**Problem statement:**
Reproduce the entries below verbatim, from the line containing "pose: elev=281.2 azim=28.9" down to the line containing "Dot at: (241, 192)", including both of those lines. Omit the pictures from your reproduction.
=== Dataset records ===
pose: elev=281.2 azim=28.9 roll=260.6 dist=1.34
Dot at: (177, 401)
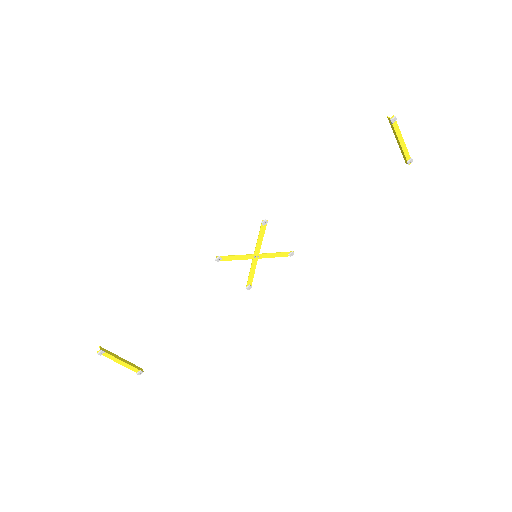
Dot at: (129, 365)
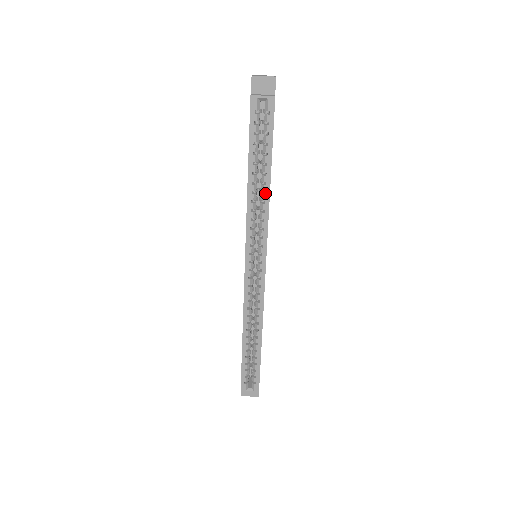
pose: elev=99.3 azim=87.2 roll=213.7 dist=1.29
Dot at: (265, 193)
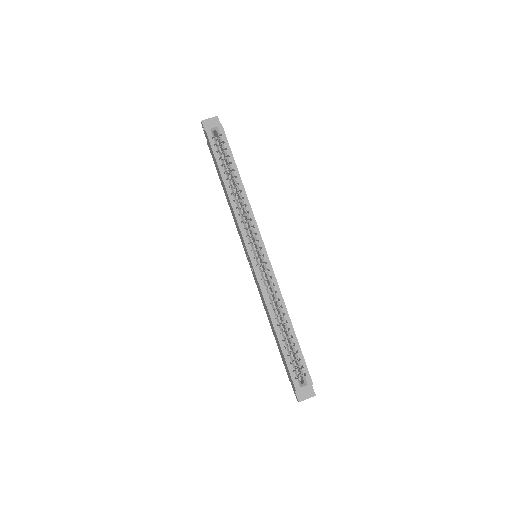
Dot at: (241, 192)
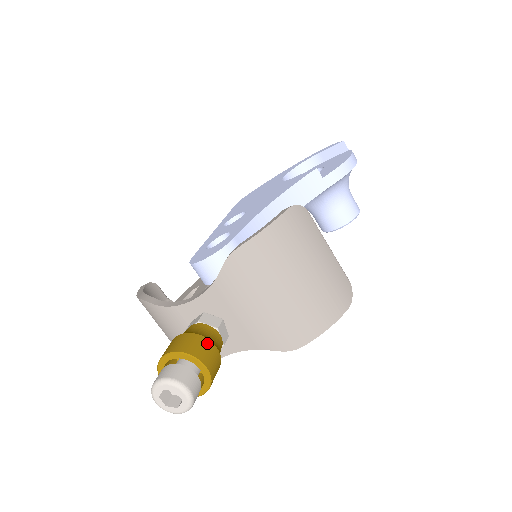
===
=== Dataset records ===
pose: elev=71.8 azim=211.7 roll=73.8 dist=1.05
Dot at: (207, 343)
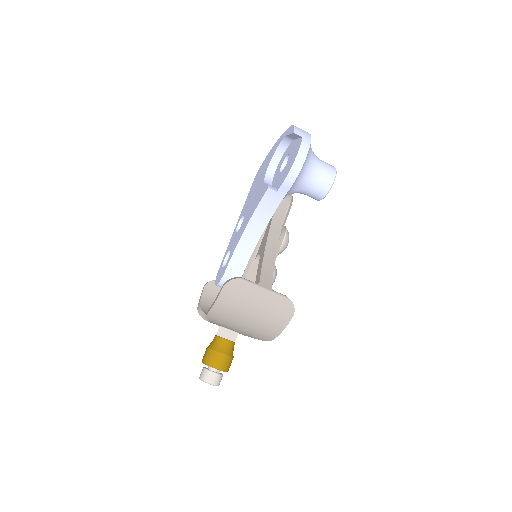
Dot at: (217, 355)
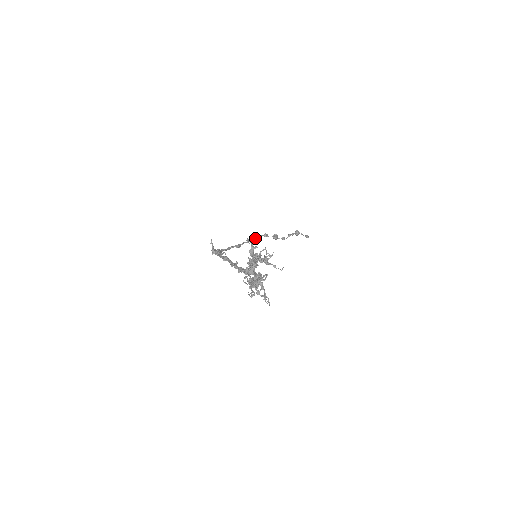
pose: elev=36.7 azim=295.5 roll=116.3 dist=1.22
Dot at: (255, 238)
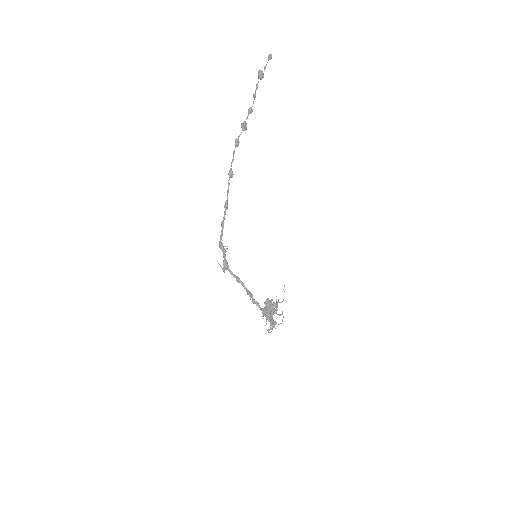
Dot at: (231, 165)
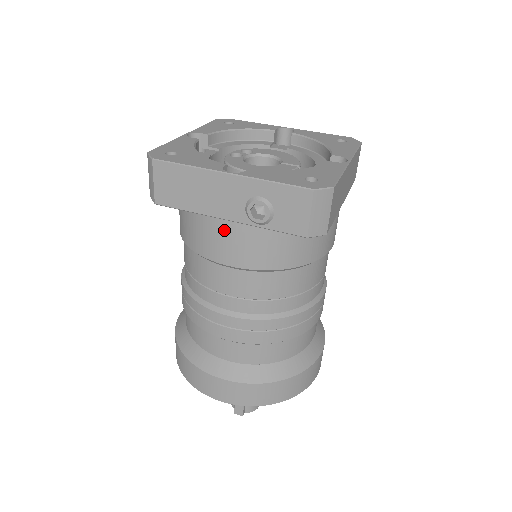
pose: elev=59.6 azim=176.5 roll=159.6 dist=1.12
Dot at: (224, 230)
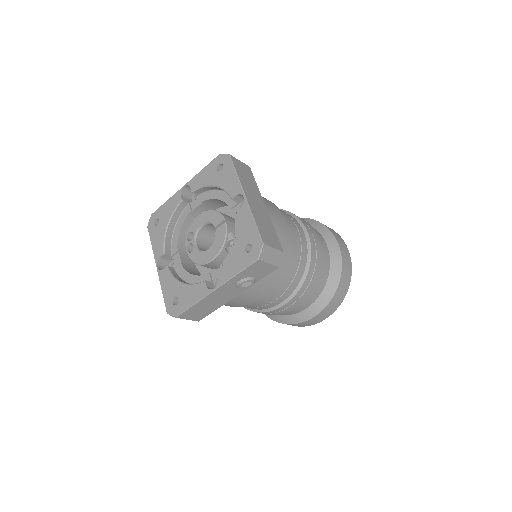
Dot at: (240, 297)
===
**Complete output:**
pose: elev=281.2 azim=28.9 roll=260.6 dist=1.34
Dot at: (177, 401)
Dot at: (129, 365)
pose: elev=99.3 azim=87.2 roll=213.7 dist=1.29
Dot at: (265, 193)
Dot at: (241, 192)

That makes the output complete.